While Sodexo-Marriott has downplayed their ties to private prisons, nationwide boycotts have resulted nonetheless. Last Spring at Indiana's Earlham College, boycotters staged a free pizza party so that students would not spend money in dining halls. At the State University of New York in Binghamton, activists fed fellow students bologna sandwiches. Protestors at Hampshire College in Massachusetts held a potluck outside the dining commons complete with corn on the cob, rice, and beans.
Even larger protests occurred at the University of Albany New York, where private prison protestors combined with students protesting alleged labor abuses by Sodexho-Marriott. The Albany Student Press reported that Sodexho-Marriott representatives ripped down university-approved posters advertising a February 9 meeting where workers could learn about unionizing. Alleging additional abuses of unreasonable work shifts, low wages, and unaffordable benefits, the student activists took to more extreme forms of protest. Seventeen student activists were arrested after occupying the college president's office for five hours.
Even before protests over labor concerns, Sodexho-Marriott's problems at Albany were serious. In the months preceding the sit-in, E. coli bacteria poisoned three students at one of the campuses dining halls. To exacerbate the situation, the food poisonings came only two months after half of the university's six cafeterias failed a county health inspection. Among the infractions were dirty equipment, food stored and served at improper temperatures, and rodent droppings in food storage and preparation areas.
Sodexho has also faced criticism for unethical practices in contract negotiations. In Chicago's School District 300, Sodexho-Marriott told administrators to pay more or find a new food service company. The company claimed that in order to beat out competition the preceding May, they bid too low for the school's contract. Sodexho-Marriott said they were losing money on the district account and could not afford to continue. Deputy Superintendent of Operations Fred Goering complained that the company gave the district little notice of their intent, a move that could have been designed to force the district to retain Sodexho Marriott by not allowing them sufficient time to find another provider.

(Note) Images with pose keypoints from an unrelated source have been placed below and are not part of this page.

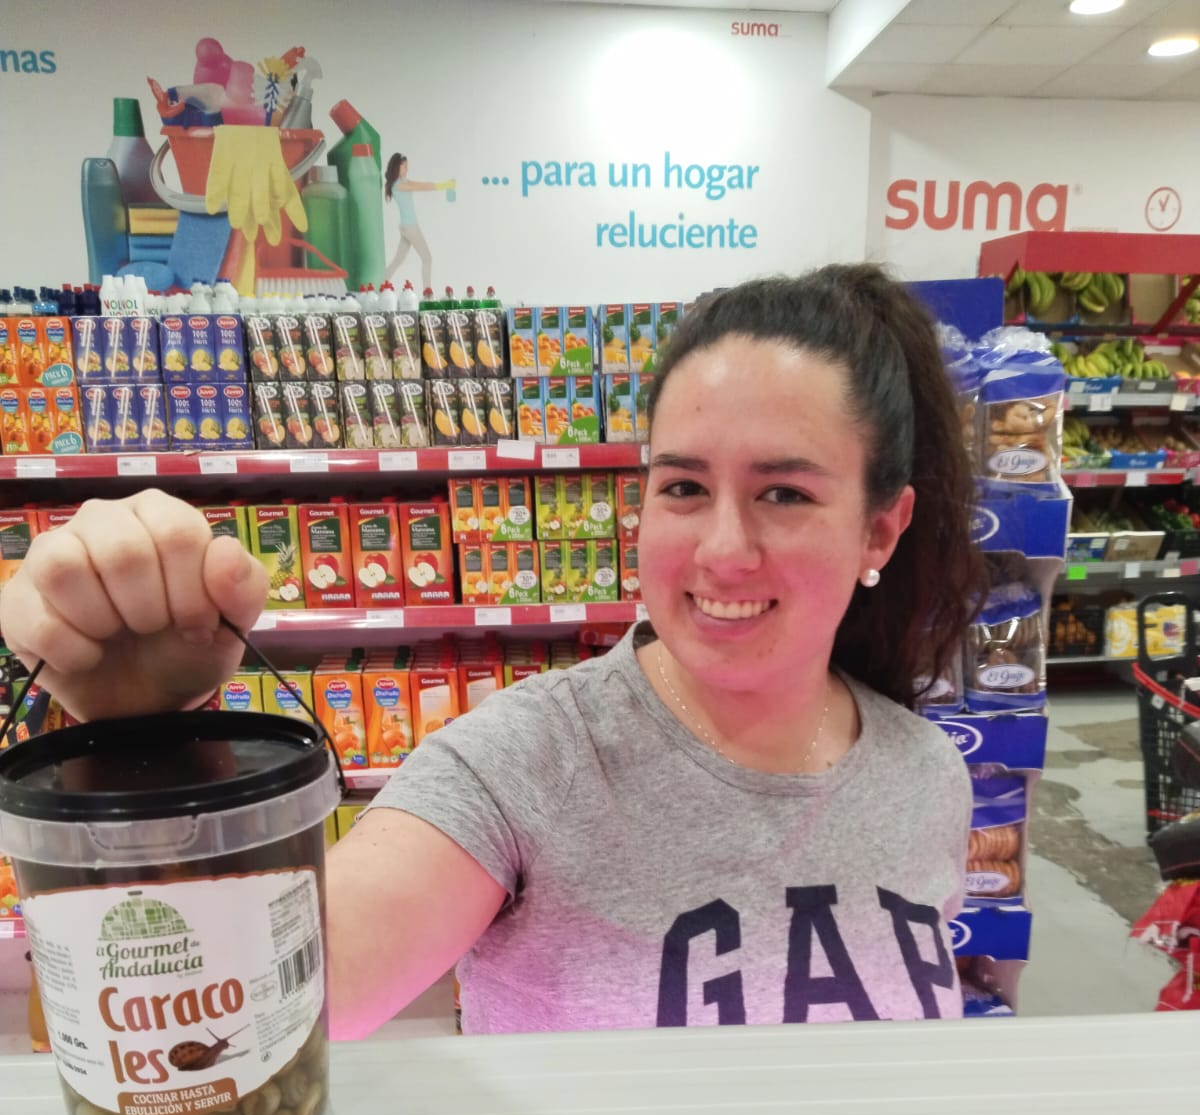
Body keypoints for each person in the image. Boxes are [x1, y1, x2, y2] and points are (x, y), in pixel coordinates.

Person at [1, 266, 983, 1040]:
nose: (722, 548)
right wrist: (145, 753)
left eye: (785, 493)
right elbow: (251, 1012)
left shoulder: (927, 776)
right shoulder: (521, 762)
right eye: (683, 487)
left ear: (881, 530)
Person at [383, 152, 449, 291]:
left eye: (407, 167)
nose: (407, 169)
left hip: (406, 227)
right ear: (397, 167)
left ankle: (380, 285)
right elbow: (421, 187)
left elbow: (420, 184)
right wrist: (443, 186)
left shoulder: (403, 181)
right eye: (404, 167)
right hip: (411, 228)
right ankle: (427, 291)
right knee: (427, 258)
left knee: (398, 260)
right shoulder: (397, 186)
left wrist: (441, 185)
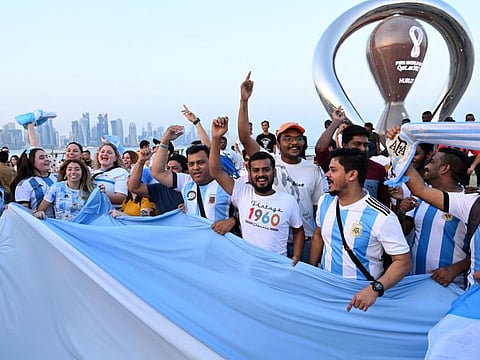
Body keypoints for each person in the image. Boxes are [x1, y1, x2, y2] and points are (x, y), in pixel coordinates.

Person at [309, 148, 411, 312]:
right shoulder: (325, 201)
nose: (327, 174)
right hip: (326, 293)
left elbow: (403, 262)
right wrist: (312, 271)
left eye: (333, 170)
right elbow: (318, 235)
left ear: (352, 175)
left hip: (360, 300)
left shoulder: (382, 216)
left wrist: (374, 289)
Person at [237, 72, 325, 262]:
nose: (294, 143)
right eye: (288, 139)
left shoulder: (313, 169)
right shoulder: (268, 162)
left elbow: (318, 208)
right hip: (274, 239)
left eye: (298, 139)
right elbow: (244, 137)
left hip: (306, 239)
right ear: (278, 143)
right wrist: (244, 101)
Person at [210, 116, 304, 264]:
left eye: (266, 170)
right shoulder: (242, 192)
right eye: (256, 170)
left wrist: (297, 257)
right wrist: (216, 138)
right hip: (249, 264)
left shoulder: (288, 201)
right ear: (249, 172)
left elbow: (298, 231)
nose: (261, 174)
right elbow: (216, 171)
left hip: (278, 266)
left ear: (274, 172)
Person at [398, 148, 470, 289]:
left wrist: (453, 270)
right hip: (415, 283)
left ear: (445, 169)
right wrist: (401, 212)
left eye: (432, 162)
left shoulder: (467, 201)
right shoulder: (420, 198)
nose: (426, 166)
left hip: (450, 286)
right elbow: (404, 232)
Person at [150, 126, 235, 235]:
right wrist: (165, 140)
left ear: (210, 162)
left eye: (200, 163)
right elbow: (157, 172)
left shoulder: (226, 184)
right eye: (191, 164)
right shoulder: (186, 182)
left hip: (220, 247)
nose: (195, 167)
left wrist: (232, 221)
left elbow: (246, 209)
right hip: (194, 245)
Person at [128, 149, 185, 215]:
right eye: (168, 168)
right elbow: (134, 187)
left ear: (185, 171)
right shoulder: (160, 188)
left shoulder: (193, 188)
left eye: (175, 168)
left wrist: (189, 207)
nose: (170, 171)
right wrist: (141, 161)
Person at [11, 147, 58, 217]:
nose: (47, 160)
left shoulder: (57, 177)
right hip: (42, 225)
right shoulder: (24, 185)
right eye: (42, 158)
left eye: (47, 156)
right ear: (31, 162)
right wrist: (36, 213)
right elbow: (23, 210)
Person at [91, 142, 129, 209]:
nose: (105, 154)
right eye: (102, 152)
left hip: (111, 213)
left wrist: (104, 194)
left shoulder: (120, 173)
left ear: (115, 158)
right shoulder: (92, 173)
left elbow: (122, 198)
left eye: (109, 152)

Despite the growing activism opposing Sodexho Marriott and the discontent that surrounds it, the company remains the largest provider of food services worldwide. Its holdings include $4.5 billion in annual contracts with major universities, hospitals, and corporations. Revenues from university contracts are thought to amount to about $1.2 billion.
Fair labor groups and opponents of private prisons vow that their attack against Sodexho Marriott will continue until the respective problems are remedied. Recent activist victories include a National Labor Relation Board order that Sodexho Marriott change two statements in its employee handbook that forbade discussion of wages with outside sources and made employees promise not to return to the work place during off hours.
Students and faculty at Evergreen State University in Olympia, Washington also succeeded in convincing administration to keep Sodexho from taking over the school's food service. In July, administrators had announced that they were in final negotiations to sign a 7-10 year contact with the company.
Another activist victory was realized whenCCA founder "Doc" Crantz resigned from the board of Sodexho Marriott after the "Not With Our Money Campaign" was launched last April.